Second Edit. As Ben Wieland points out, this is false in the category of compact, complex manifolds. The examples are interesting (to me) because they also come up in showing "rationally connected" fibrations over a Riemann surface in the analytic category need not admit sections. Begin with the $\mathbb{C}^\times$ -torsor $T$ over $\mathbb{P}^1$ associated to any nontrivial invertible sheaf, e.g., $\mathcal{O}_{\mathbb{P}^1}(1)$. Now let $q:T\to Y$ be the fiberwise quotient by multiplication by some element $\lambda\in \mathbb{C}^\times$ of modulus $\neq 1$. Projection of $T$ to $\mathbb{P}^1$ factors through this quotient, $f:Y\to \mathbb{P}^1$. Although every fiber of $f$ is the same Hopf surface elliptic curve, there is no section: if there were, its inverse image in $T$ would be a disjoint union of sections of $T$ (since $\mathbb{P}^1$ is simply connected), and $T$ has no sections.

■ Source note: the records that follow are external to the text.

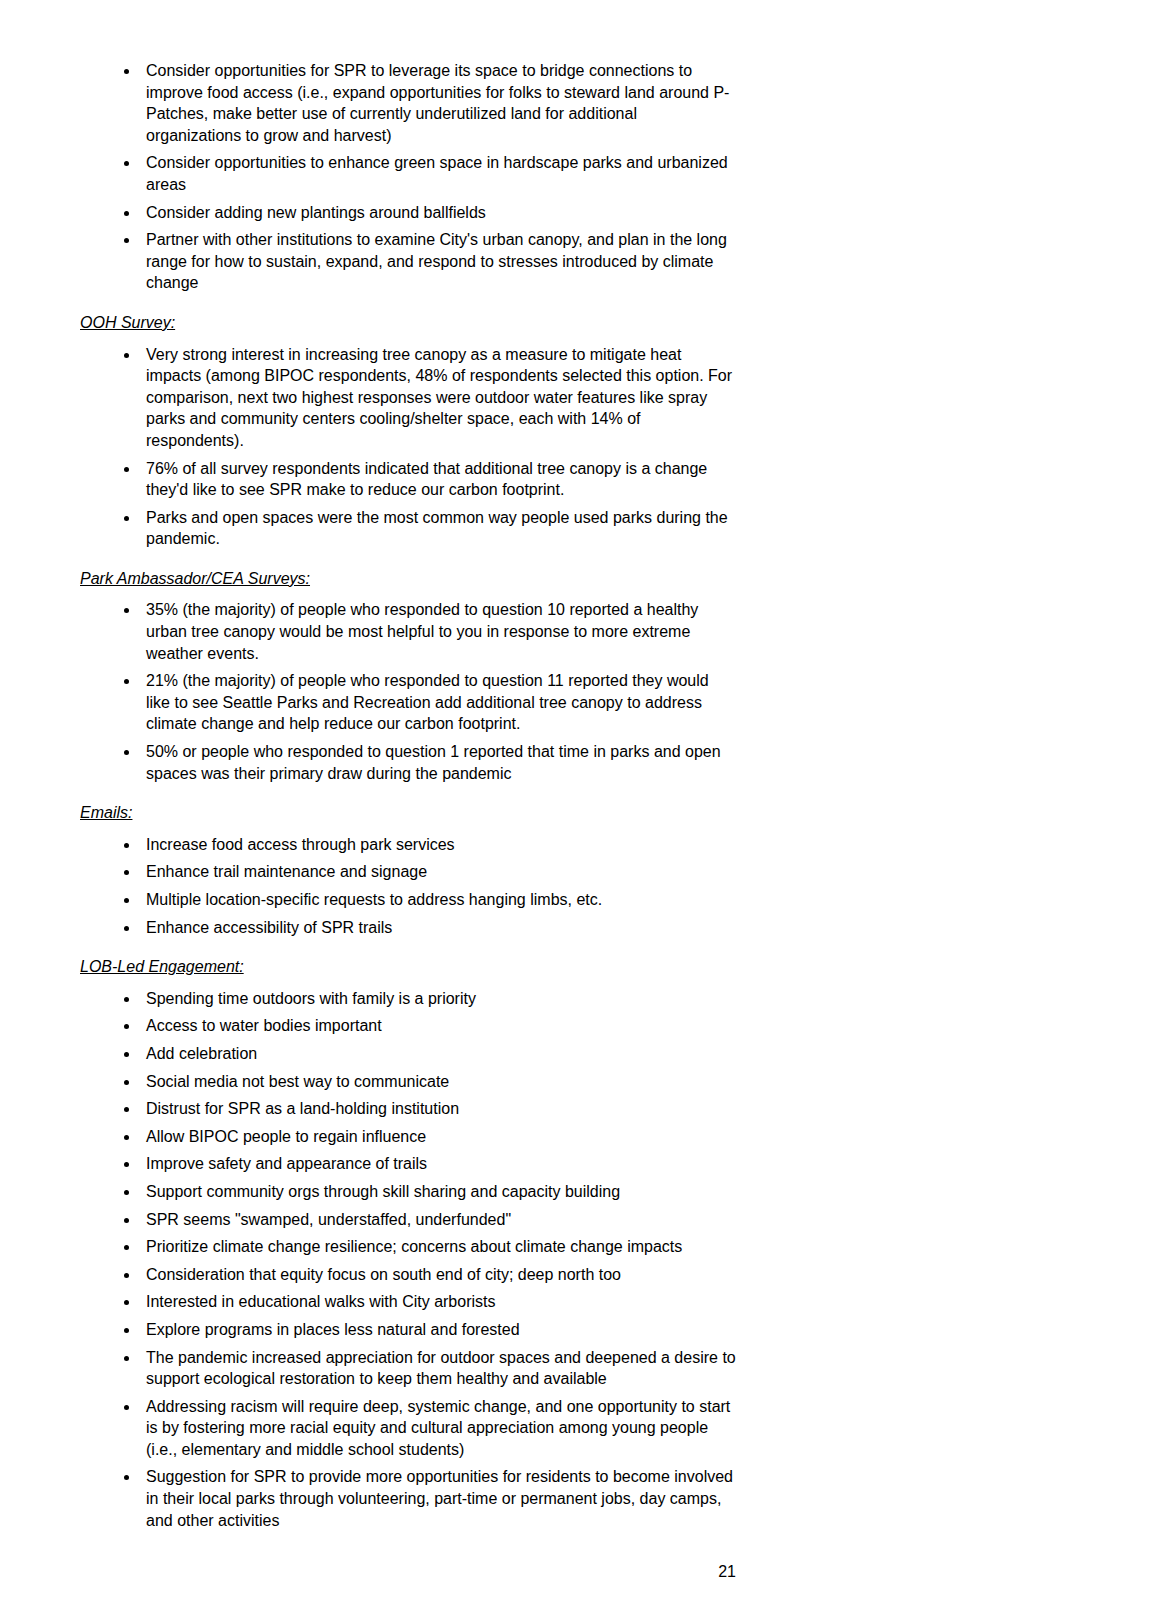Consider opportunities for SPR to leverage its space to bridge connections to improve food access (i.e., expand opportunities for folks to steward land around P-Patches, make better use of currently underutilized land for additional organizations to grow and harvest)
Consider opportunities to enhance green space in hardscape parks and urbanized areas
Consider adding new plantings around ballfields
Partner with other institutions to examine City's urban canopy, and plan in the long range for how to sustain, expand, and respond to stresses introduced by climate change
OOH Survey:
Very strong interest in increasing tree canopy as a measure to mitigate heat impacts (among BIPOC respondents, 48% of respondents selected this option. For comparison, next two highest responses were outdoor water features like spray parks and community centers cooling/shelter space, each with 14% of respondents).
76% of all survey respondents indicated that additional tree canopy is a change they'd like to see SPR make to reduce our carbon footprint.
Parks and open spaces were the most common way people used parks during the pandemic.
Park Ambassador/CEA Surveys:
35% (the majority) of people who responded to question 10 reported a healthy urban tree canopy would be most helpful to you in response to more extreme weather events.
21% (the majority) of people who responded to question 11 reported they would like to see Seattle Parks and Recreation add additional tree canopy to address climate change and help reduce our carbon footprint.
50% or people who responded to question 1 reported that time in parks and open spaces was their primary draw during the pandemic
Emails:
Increase food access through park services
Enhance trail maintenance and signage
Multiple location-specific requests to address hanging limbs, etc.
Enhance accessibility of SPR trails
LOB-Led Engagement:
Spending time outdoors with family is a priority
Access to water bodies important
Add celebration
Social media not best way to communicate
Distrust for SPR as a land-holding institution
Allow BIPOC people to regain influence
Improve safety and appearance of trails
Support community orgs through skill sharing and capacity building
SPR seems "swamped, understaffed, underfunded"
Prioritize climate change resilience; concerns about climate change impacts
Consideration that equity focus on south end of city; deep north too
Interested in educational walks with City arborists
Explore programs in places less natural and forested
The pandemic increased appreciation for outdoor spaces and deepened a desire to support ecological restoration to keep them healthy and available
Addressing racism will require deep, systemic change, and one opportunity to start is by fostering more racial equity and cultural appreciation among young people (i.e., elementary and middle school students)
Suggestion for SPR to provide more opportunities for residents to become involved in their local parks through volunteering, part-time or permanent jobs, day camps, and other activities
21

A Positive Answer by Paul Seidel. 22 September 2017. I received a communication from Paul Seidel that he knows how to prove this using methods of symplectic topology.
Best Answer
Yes, using some symplectic geometry. Let's say we had $X \subset {\mathbb C}P^n \times {\mathbb C}P^1$, with projection to $\mathbb{C} P^1$ a smooth morphism (meaning, for topologists, a proper holomorphic submersion; all fibres are smooth). With the restriction of the standard Kaehler form, this becomes a symplectic fibre bundle over ${\mathbb C}P^1 = S^2$. It is known that the Gromov-Witten invariant counting sections of any such fibration (with suitable incidence conditions) is always nonzero. This is proved by reversing the orientation of $S^2$ to get another such fibration, and then considering the fibre union of those two as a degeneration of the trivial fibration. References:
The UCDavis math arXiv front paper with ID 9511.5111 (ADDED: this might be Seidel's $\pi_1$ of symplectic automorphism groups and invertibles in quantum homology rings, https://arxiv.org/abs/dg-ga/9511011)
François Lalonde, Dusa McDuff, Leonid Polterovich, Topological rigidity of Hamiltonian loops and quantum homology, https://arxiv.org/abs/dg-ga/9710017
Dusa McDuff, Quantum Homology of fibrations over $S^2$, https://arxiv.org/abs/math/9905092
PS: Slight edits, I hope this clarifies (and that I have not misunderstood the question, of course). I added another reference (the third one): see Theorem 1.5 there, and note that the map takes values in the invertible elements of quantum cohomology (hence is nonzero).